| What is expected |
Please gather every line of the records that contains the string "relative", copying each one in full. Case counts.

Dataset records:
*** Begin section ***
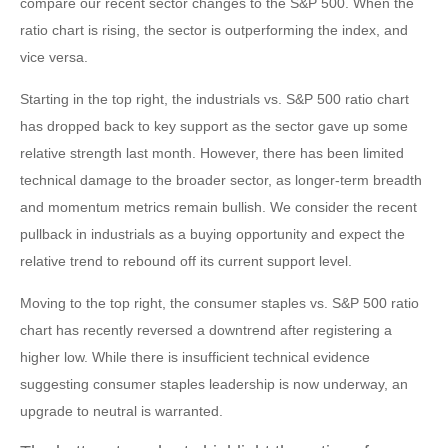
compare our recent sector changes to the S&P 500. When the
ratio chart is rising, the sector is outperforming the index, and
vice versa.
Starting in the top right, the industrials vs. S&P 500 ratio chart
has dropped back to key support as the sector gave up some
relative strength last month. However, there has been limited
technical damage to the broader sector, as longer-term breadth
and momentum metrics remain bullish. We consider the recent
pullback in industrials as a buying opportunity and expect the
relative trend to rebound off its current support level.
Moving to the top right, the consumer staples vs. S&P 500 ratio
chart has recently reversed a downtrend after registering a
higher low. While there is insufficient technical evidence
suggesting consumer staples leadership is now underway, an
upgrade to neutral is warranted.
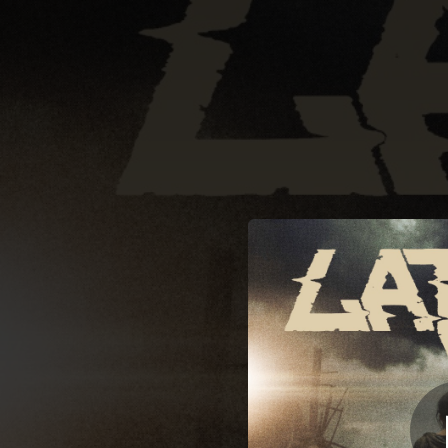
.
You're all set!
05:34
*** End section ***
| Answer to this task |
relative strength last month. However, there has been limited
relative trend to rebound off its current support level.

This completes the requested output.